The partial pressure of oxygen is low in the alveoli compared to the external environment. This is due to continuous diffusion of oxygen across the alveolar membrane and the diluting effect of carbon dioxide entering the alveoli to leave the body.

Despite this, the partial pressure is still higher in the alveoli than the capillaries, resulting in a net diffusion into the blood. Once it has diffused across the alveolar and capillary membranes, it combines with haemoglobin. This forms oxyhaemoglobin which transports the oxygen to respiring tissues via the bloodstream.

Further information on the transport of oxygen within the blood can be found here.

During exercise, blood spends up to half the normal time (one second at rest) in the pulmonary capillaries due to the increase in cardiac output moving blood around the body more quickly. However, diffusion of oxygen is complete within half a second of the blood cell arriving in the capillary, which means that exercise is not limited by gas exchange.

Fig 2 – Diagram showing the partial pressures of oxygen and carbon dioxide in the respiratory system

Diffusion of Carbon Dioxide

The partial pressure of carbon dioxide in the capillaries is much higher than that in the alveoli. This means that net diffusion occurs into the alveoli from capillaries. The carbon dioxide can then be exhaled as the partial pressure in the alveoli is also higher than the partial pressure in the external environment.

Carbon dioxide is transported in the blood in multiple ways; including dissolved, associated with proteins and as bicarbonate ions. Further information on transport of carbon dioxide in the blood can be found here.

Diffusion Barrier

The diffusion barrier in the lungs consists of the following layers:

  • Alveolar epithelium
  • Tissue fluid
  • Capillary endothelium
  • Plasma
  • Red cell membrane

Fig 3 – Diagram showing the layers making up the diffusion barrier in the lungs

Factors That Affect The Rate of Diffusion

There are many properties which can affect the rate of diffusion in the lungs.
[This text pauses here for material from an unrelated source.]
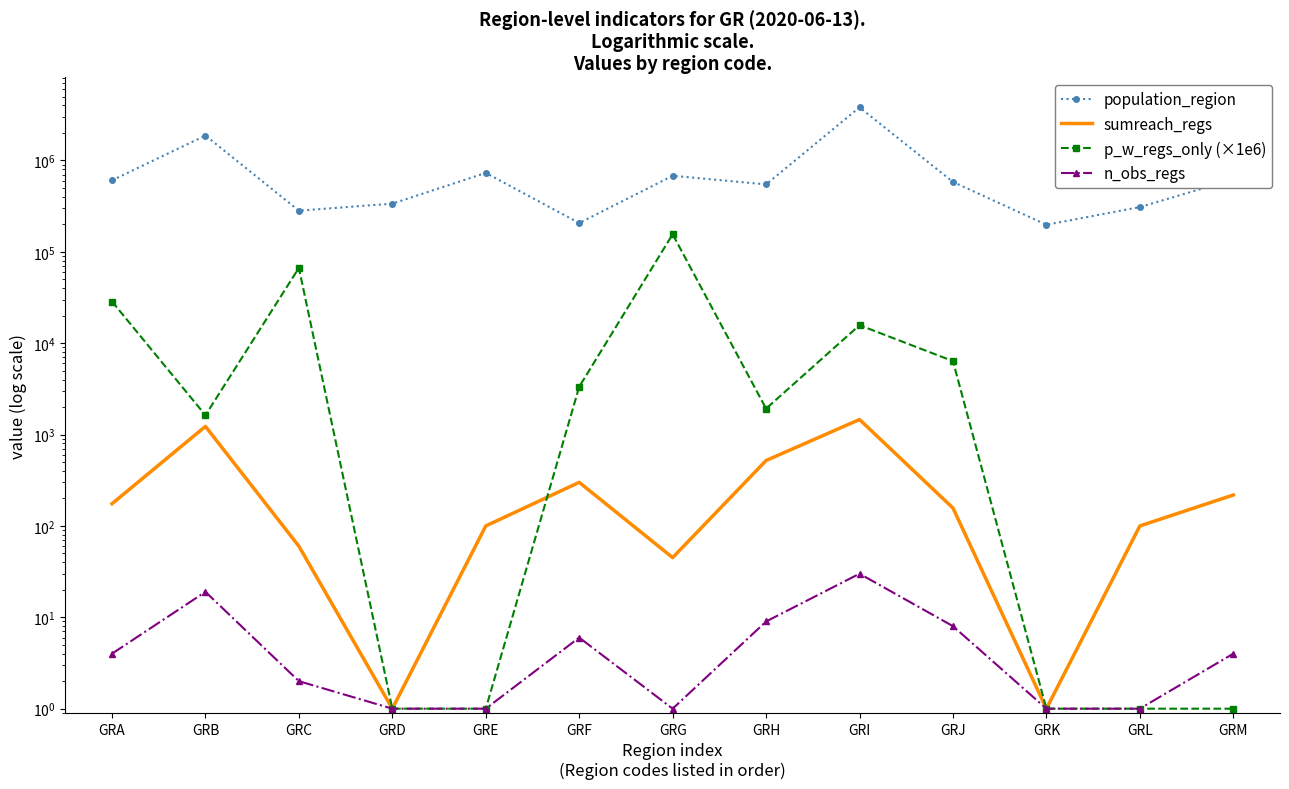

How many interior local peaks does the p_w_regs_only (×1e6) series have?

3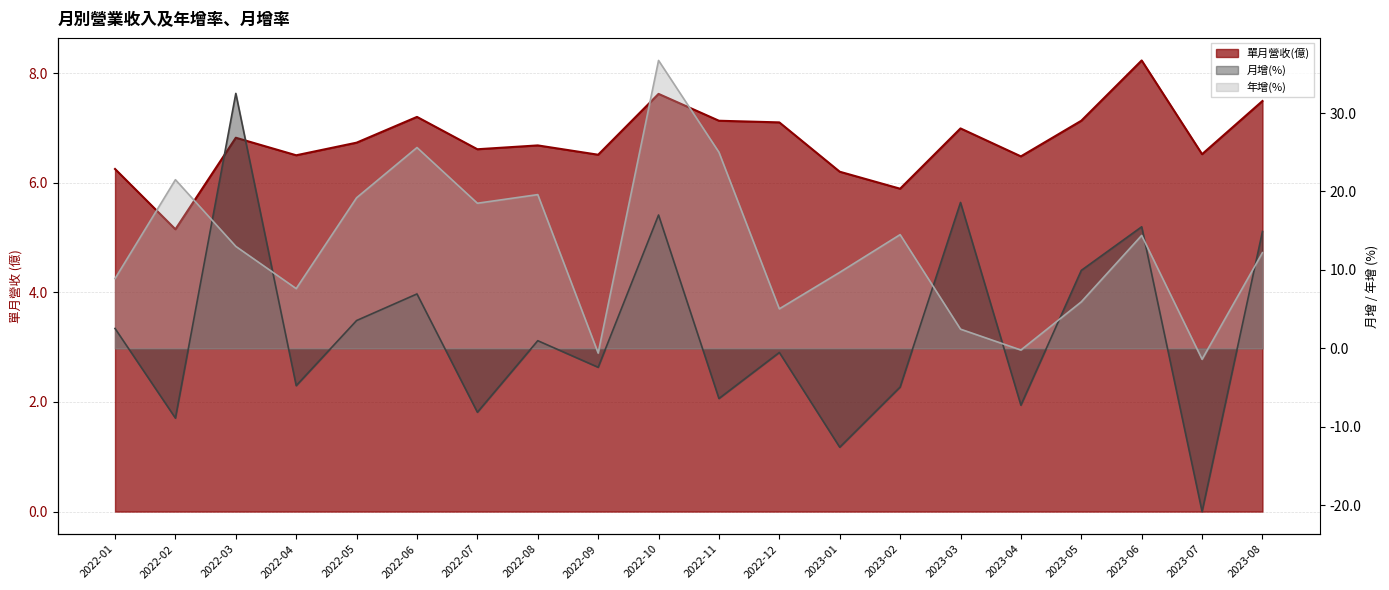

At which label is 單月營收(億) closest to 6?

2023-02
The main factors include:

  • Membrane thickness – the thinner the membrane, the faster the rate of diffusion. The diffusion barrier in the lungs is extremely thin , however some conditions cause thickening of the barrier, thereby impairing diffusion. Examples include:
    • Fluid in the interstitial space (pulmonary oedema).
    • Thickening of the alveolar membrane (pulmonary fibrosis).
  • Membrane surface area –  the larger the surface area, the faster the rate of diffusion. The lungs normally have a very large surface area for gas exchange due to the alveoli.
    • Diseases such as emphysema lead to the destruction of the alveolar architecture, leading to the formation of large air-filled spaces known as bullae. This reduces the surface area available and slows the rate of gas exchange.
  • Pressure difference across the membrane
  • Diffusion coefficient of the gas

Clinical Relevance – Emphysema

Emphysema is a chronic, progressive disease that results in destruction of the alveoli in the lungs. This results in a greatly reduced surface area for gas exchange in the lungs, which typically leads to hypoxia (Type 1 respiratory failure).

The main symptom is of emphysema is shortness of breath, however patients may also experience wheezing, a persistent cough or chest tightness. Emphysema, alongside chronic bronchitis are the conditions that make up Chronic Obstructive Pulmonary Disease (COPD). Whilst smoking is the most common cause, other risk factors include exposure to second-hand smoke, exposure to occupational fumes or dust and living in areas with high levels of pollution.

Treatment depends on the stage of the condition (i.e. the degree of symptoms and airway obstruction) but typically includes:

  • Smoking cessation.
  • Bronchodilators to reduce bronchial constriction.
  • Inhaled corticosteroids to reduce airway inflammation.
  • Antibiotics and oral steroids for exacerbations of disease.
  • Long-term Oxygen Therapy (LTOT) in severe progressive disease.